Bei einer längeren Radreise würde ich mich vor allem aus Kostengründen aber für Camping entscheiden. Da in Norwegen das Jedermannsrecht gilt, kann man ohne Bedenken, nahezu überall sein Zelt aufstellen. Materialtechnisch waren wir für diese Reise sicher optimal gerüstet.
Meine Packliste:
Radschuhe, Wanderschuhe, wasserdichte Hardshelljacke, Windjacke, Warmer Sweater, Kurzes Radtrikot, Radhose, Zehenwärmer, Handschuhe, Radhelm, Radbrille, Multifunktionstuch, Leggings und Shirt, Sportunterwäsche, kurze Sporthose, kurzes Sportshirt, langes Sportshirt, Socken, Primaloftweste, Fahrradschloss, Reisepass, Toilettsachen, Carryyygum (https://carryyygum.com), Lichter fürs Fahrrad, Ladekabel fürs Handy und natürlich unseren Finn (https://getfinn.com)

* [Untersuchte Daten]
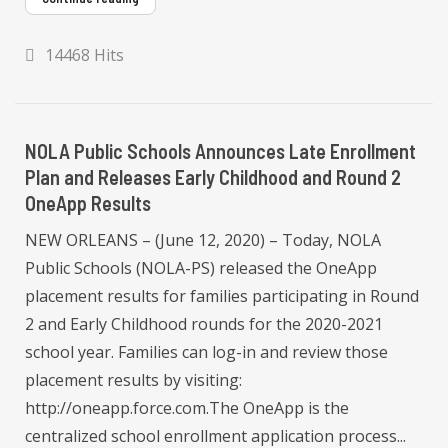
14468 Hits
NOLA Public Schools Announces Late Enrollment
Plan and Releases Early Childhood and Round 2
OneApp Results
NEW ORLEANS – (June 12, 2020) – Today, NOLA
Public Schools (NOLA-PS) released the OneApp
placement results for families participating in Round
2 and Early Childhood rounds for the 2020-2021
school year. Families can log-in and review those
placement results by visiting:
http://oneapp.force.com.The OneApp is the
centralized school enrollment application process...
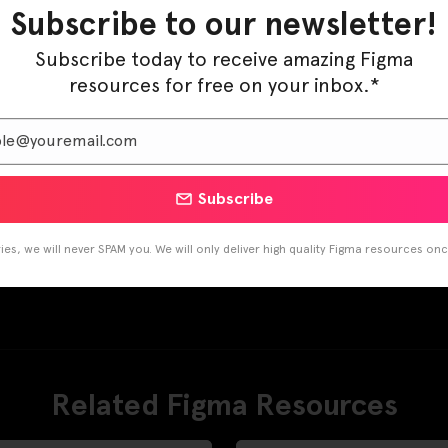
Subscribe to our newsletter!
Subscribe today to receive amazing Figma
resources for free on your inbox.*
Subscribe
es, we will never SPAM you. We will only deliver high quality Figma resources on
Related Figma Resources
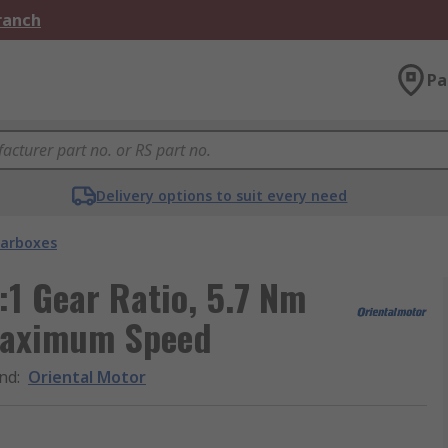
Branch
Pa
Delivery options to suit every need
arboxes
:1 Gear Ratio, 5.7 Nm
Maximum Speed
nd
:
Oriental Motor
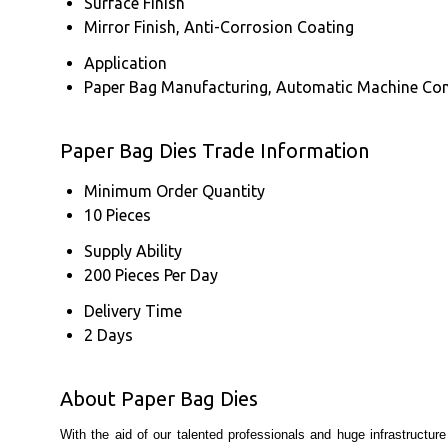
Surface Finish
Mirror Finish, Anti-Corrosion Coating
Application
Paper Bag Manufacturing, Automatic Machine Com
Paper Bag Dies Trade Information
Minimum Order Quantity
10 Pieces
Supply Ability
200 Pieces Per Day
Delivery Time
2 Days
About Paper Bag Dies
With the aid of our talented professionals and huge infrastructu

* [Aufgaben]
[1] Warum darf man laut dem Übungstext in Norwegen nahezu überall sein Zelt aufstellen?
[2] Gib den Abschnitt des Übungstexts von „Bei einer längeren“ bis „sicher optimal gerüstet.“ wortgetreu aus.

* [Lösungen je Aufgabe]
[1] Weil in Norwegen das Jedermannsrecht gilt.

[2]
Bei einer längeren Radreise würde ich mich vor allem aus Kostengründen aber für Camping entscheiden. Da in Norwegen das Jedermannsrecht gilt, kann man ohne Bedenken, nahezu überall sein Zelt aufstellen. Materialtechnisch waren wir für diese Reise sicher optimal gerüstet.